Art & Education

‹-- PreviousNext --›

I was recently asked to write a reference for a barbershop chorus that was applying for charitable status, in response to the following question they had been asked:

Please provide independent expert evidence to show the performances are of sufficient educational merit to raise aesthetic taste.

As it happens, it’s quite a good chorus, so I could happily write in their support, and it’s quite easy to point to reasonably objective level indicators with barbershop, because the contest system is so effectively standardised internationally. The criteria are so explicit and the training regimens so thorough, that you can look at a collection of scores and articulate in some detail what they say about performance quality.

But what I found interesting was the set of assumptions built into the question.

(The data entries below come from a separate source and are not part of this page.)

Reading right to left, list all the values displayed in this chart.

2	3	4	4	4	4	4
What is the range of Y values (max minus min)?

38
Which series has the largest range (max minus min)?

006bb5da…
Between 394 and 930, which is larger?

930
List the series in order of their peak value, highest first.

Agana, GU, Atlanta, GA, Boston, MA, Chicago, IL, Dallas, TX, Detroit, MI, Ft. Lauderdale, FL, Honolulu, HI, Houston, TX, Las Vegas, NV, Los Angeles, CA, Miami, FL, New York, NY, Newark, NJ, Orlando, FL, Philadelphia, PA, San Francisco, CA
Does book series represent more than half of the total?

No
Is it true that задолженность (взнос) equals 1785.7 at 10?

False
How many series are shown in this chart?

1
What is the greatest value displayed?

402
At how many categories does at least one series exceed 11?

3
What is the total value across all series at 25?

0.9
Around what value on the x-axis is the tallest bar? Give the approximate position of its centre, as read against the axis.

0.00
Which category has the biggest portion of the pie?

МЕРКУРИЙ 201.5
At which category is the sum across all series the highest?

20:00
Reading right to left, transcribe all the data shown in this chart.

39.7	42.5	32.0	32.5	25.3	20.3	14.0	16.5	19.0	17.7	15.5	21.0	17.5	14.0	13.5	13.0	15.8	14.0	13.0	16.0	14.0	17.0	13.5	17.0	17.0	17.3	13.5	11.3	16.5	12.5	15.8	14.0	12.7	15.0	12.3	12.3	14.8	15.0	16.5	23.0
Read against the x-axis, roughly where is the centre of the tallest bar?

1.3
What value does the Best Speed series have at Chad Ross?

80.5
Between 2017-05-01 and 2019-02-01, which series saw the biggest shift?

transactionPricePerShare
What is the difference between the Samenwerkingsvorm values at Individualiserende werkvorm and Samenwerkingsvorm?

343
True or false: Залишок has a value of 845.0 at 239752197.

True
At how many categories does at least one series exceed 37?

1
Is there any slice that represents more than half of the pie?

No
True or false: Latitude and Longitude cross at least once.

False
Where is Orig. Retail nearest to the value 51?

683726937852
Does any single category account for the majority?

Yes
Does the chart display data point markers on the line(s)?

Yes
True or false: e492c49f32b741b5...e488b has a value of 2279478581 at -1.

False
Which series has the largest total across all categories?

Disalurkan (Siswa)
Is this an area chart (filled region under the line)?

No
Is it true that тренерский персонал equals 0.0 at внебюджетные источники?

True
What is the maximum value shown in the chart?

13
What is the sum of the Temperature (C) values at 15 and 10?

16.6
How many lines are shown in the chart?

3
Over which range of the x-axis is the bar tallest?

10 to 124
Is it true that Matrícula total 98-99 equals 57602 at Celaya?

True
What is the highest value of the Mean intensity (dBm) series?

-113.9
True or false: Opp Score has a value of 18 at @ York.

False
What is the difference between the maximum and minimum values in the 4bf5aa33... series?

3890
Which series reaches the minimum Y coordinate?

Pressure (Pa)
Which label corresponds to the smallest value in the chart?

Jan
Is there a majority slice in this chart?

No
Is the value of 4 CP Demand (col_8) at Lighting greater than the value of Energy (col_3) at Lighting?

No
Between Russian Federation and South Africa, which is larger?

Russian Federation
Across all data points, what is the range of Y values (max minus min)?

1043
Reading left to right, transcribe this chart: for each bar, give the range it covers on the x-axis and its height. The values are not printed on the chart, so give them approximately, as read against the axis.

It’s a funny combination of utilitarianism and idealistic aesthetics. On one hand, the value of the performances is required to be educational: you have to be doing something through your performances that will do the audiences good if you are to get the tax breaks of a charity. It’s no good just entertaining people, the performances should have some kind of nutritional value. But on the other hand, the good expected is to increase the audience’s capacity for artistic discrimination, to give them greater powers of appreciation. This value sits in the ‘art for art’s sake’ tradition – that the purpose of art is inherent rather than instrumental.

Now, it’s a standard dilemma in the defence of arts funding and the place of arts in the curriculum whether to go for the utilitarian or the aesthetic line. If the attack is, ‘well it’s all airy-fairy nonsense that doesn’t add anything to the country, so don’t waste time and money teaching it to kids,’ the temptation is to point out all the ways that the arts can add value: social cohesion, cognitive fluency, enhanced motor skills, yada yada. But then the danger is that the arts are expected to exist merely in the service of other agendas, and their own specific value is lost.

The Charities Commission seems to be taking a position that quite neatly refuses to engage in that argument. The are simply assuming that raising aesthetic taste is a Good Thing To Do, and then taking the capacity to do that as a definition of educational merit. And I find that I simultaneously admire the manoeuvre and feel rather uncomfortable about it.

At one level it looks like a cunningly strategic position, hammered out from between the competing imperatives of artistic idealism and public accountability. But you can’t help worrying that there may be people in positions to make decisions who take it at face value. And someone who believes their own rhetoric is as narcissistic as someone who likes the sound of their own vibrato, only more dangerous.